Highlights & Insights

  • Cross-modal/domain synergy as a first-class citizen: Rather than treating synergy as secondary data augmentation, the entire pipeline is organized around "rich domains aiding scarce ones."
  • Four strategies targeting specific data "ailments": Evolution for complexity, re-contextualization for alignment, reverse instruction for coverage, and bidirectional translation for specialized scarcity.
  • Dual-layer quality control (Execution + Visual Scoring): Highlights the often-ignored pitfall that rendered programs may not match visual requirements—a concept transferable to any data cleaning task involving code-to-visual/UI.
  • AST Decomposition for long scripts: Decomposing monolithic scripts into self-consistent units is key for long-range code (e.g., animations) to enter training pipelines.

Limitations & Future Work

  • The Faithfulness dimension in DTVBench is an "optional subjective score"; dynamic/interactive content is difficult for LLM judges to evaluate objectively, making results susceptible to human subjectivity.
  • Synthesis and quality control rely heavily on large models (gpt-oss-120b for generation, Qwen for rewards), meaning data quality is inherently capped by these external models.
  • On the most challenging tasks, such as DTVBench-Manim and InteractScience, the model still lags behind GPT-4o.

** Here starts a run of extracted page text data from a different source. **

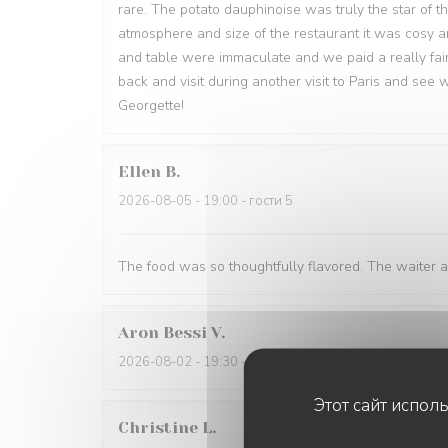
rare. The potato dauphinoise was truly the star of t
atmosphere and size of the restaurant it was cosy an
and table were immaculate and we paid a really fair
back and visit during another visit to Paris and see
Georgette!
Ellen
B
2026-08-05
- 19:00 - гости 5
The food was so thoughtfully flavored. The waiter 
Aron Bessi
V
2026-08-02
- 19:30 - гости 2
Этот сайт испол
Christine
L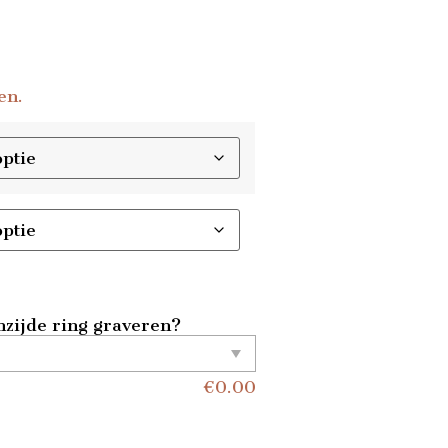
en.
zijde ring graveren?
€
0.00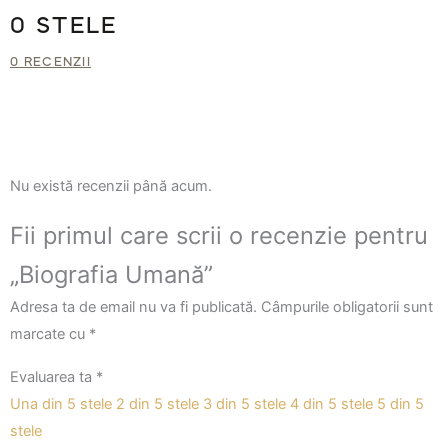
0 STELE
0 RECENZII
Nu există recenzii până acum.
Fii primul care scrii o recenzie pentru
„Biografia Umană”
Adresa ta de email nu va fi publicată.
Câmpurile obligatorii sunt
marcate cu
*
Evaluarea ta
*
Una din 5 stele
2 din 5 stele
3 din 5 stele
4 din 5 stele
5 din 5
stele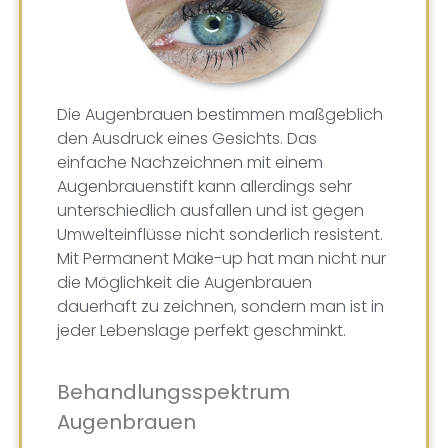
Die Augenbrauen bestimmen maßgeblich
den Ausdruck eines Gesichts. Das
einfache Nachzeichnen mit einem
Augenbrauenstift kann allerdings sehr
unterschiedlich ausfallen und ist gegen
Umwelteinflüsse nicht sonderlich resistent.
Mit Permanent Make-up hat man nicht nur
die Möglichkeit die Augenbrauen
dauerhaft zu zeichnen, sondern man ist in
jeder Lebenslage perfekt geschminkt.
Behandlungsspektrum
Augenbrauen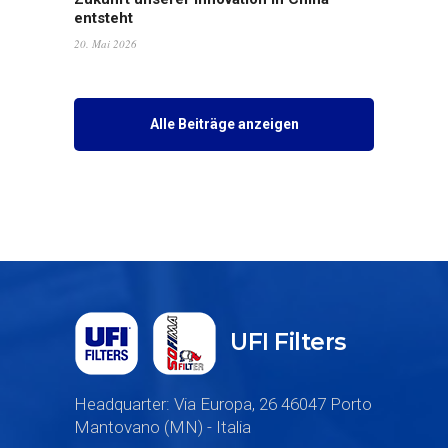
entsteht
20. Mai 2026
Alle Beiträge anzeigen
UFI Filters
Headquarter: Via Europa, 26 46047 Porto
Mantovano (MN) - Italia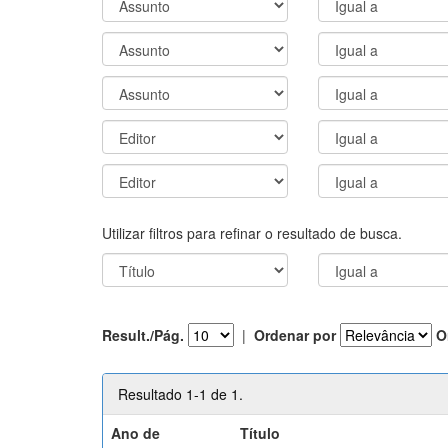
Utilizar filtros para refinar o resultado de busca.
Result./Pág.
|
Ordenar por
O
Resultado 1-1 de 1.
Ano de
Título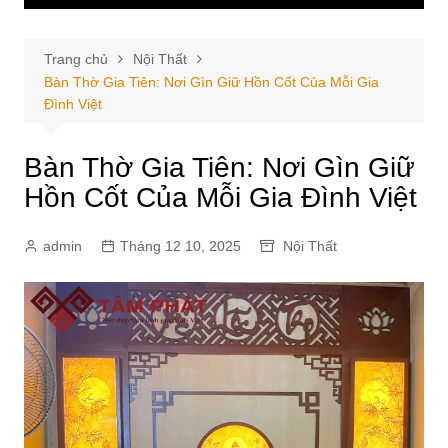
Trang chủ
Nội Thất
Bàn Thờ Gia Tiên: Nơi Gìn Giữ Hồn Cốt Của Mỗi Gia
Đình Việt
Bàn Thờ Gia Tiên: Nơi Gìn Giữ
Hồn Cốt Của Mỗi Gia Đình Việt
admin
Tháng 12 10, 2025
Nội Thất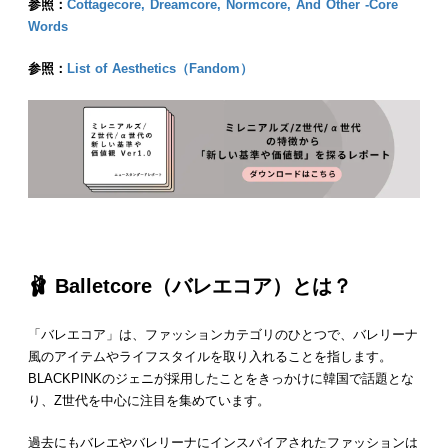
参照：
Cottagecore, Dreamcore, Normcore, And Other -Core
Words
参照：
List of Aesthetics（Fandom）
🩰
Balletcore
（
バレエコア
）とは？
「バレエコア」は、ファッションカテゴリのひとつで、バレリーナ
風のアイテムやライフスタイルを取り入れることを指します。
BLACKPINKのジェニが採用したことをきっかけに韓国で話題とな
り、Z世代を中心に注目を集めています。
過去にもバレエやバレリーナにインスパイアされたファッションは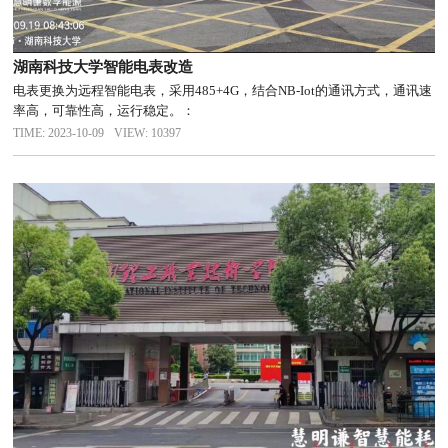
湖南科技大学智能电表改造
电表更换为远程智能电表，采用485+4G，结合NB-Iot的通讯方式，通讯速
率高，可靠性高，运行稳定。：
TIME: 2023-10-09
VIEW: 10397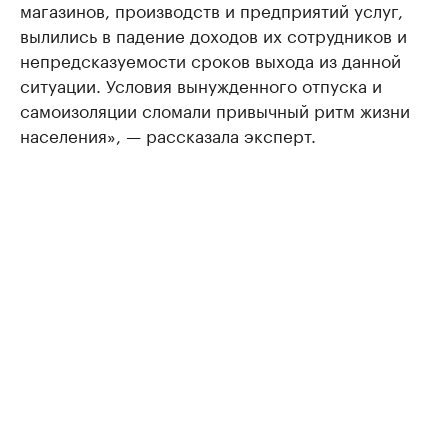
магазинов, производств и предприятий услуг,
вылились в падение доходов их сотрудников и
непредсказуемости сроков выхода из данной
ситуации. Условия вынужденного отпуска и
самоизоляции сломали привычный ритм жизни
населения», — рассказала эксперт.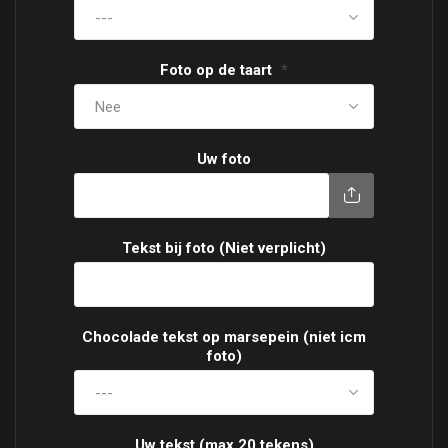
Foto op de taart
*
Uw foto
Tekst bij foto (Niet verplicht)
Chocolade tekst op marsepein (niet icm
foto)
Uw tekst (max 20 tekens)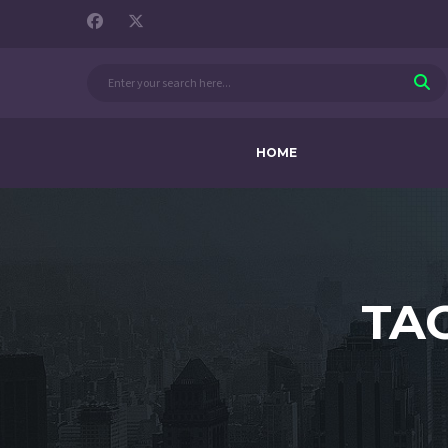
HOME
TA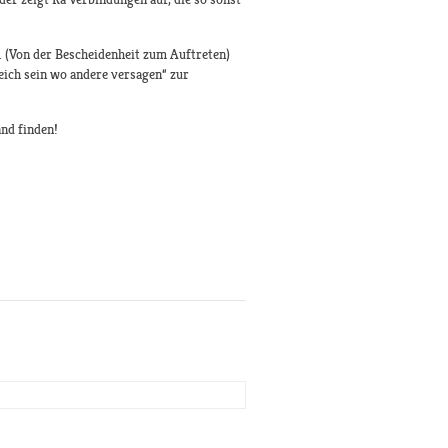
0. (Von der Bescheidenheit zum Auftreten)
eich sein wo andere versagen“ zur
and finden!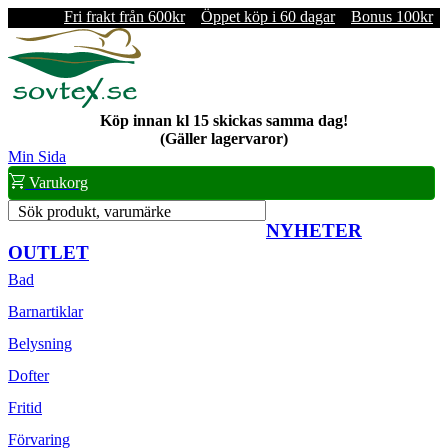
Fri frakt från 600kr
Öppet köp i 60 dagar
Bonus 100kr
Köp innan kl 15 skickas samma dag!
(Gäller lagervaror)
Min Sida
Varukorg
Sök produkt, varumärke
NYHETER
OUTLET
Bad
Barnartiklar
Belysning
Dofter
Fritid
Förvaring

The unified model has not yet surpassed commercial models in every dimension.
  • vs Specialized Single-task Models: Unlike models built for isolated targets that fail to generalize, JanusCoder's unified interface uses cross-task synergy to surpass specialized MLLMs.
  • vs Text-driven Visualization Generation: Whereas most work accepts only text, JanusCoder incorporates visual inputs (e.g., chart mimicry, webpage modification from screenshots).
  • vs Visual-grounded Code Understanding: Most existing work focuses on single domains or modalities; this work represents a leap in coverage across charts, Web UI, animation, and symbolic computing.

Rating

  • Novelty: ⭐⭐⭐⭐ The unified visual-programmatic interface and explicit cross-domain synergy are innovative, though based on SFT and synthesis.
  • Experimental Thoroughness: ⭐⭐⭐⭐ Extensive evaluation across 7 benchmarks and multiple base models; though still behind GPT-4o on specialized tasks.
  • Writing Quality: ⭐⭐⭐⭐ Clear logic from motivation to pipeline and ablation.
  • Value: ⭐⭐⭐⭐⭐ Releasing the largest multimodal code corpus, toolbox, and models provides high value for community infrastructure.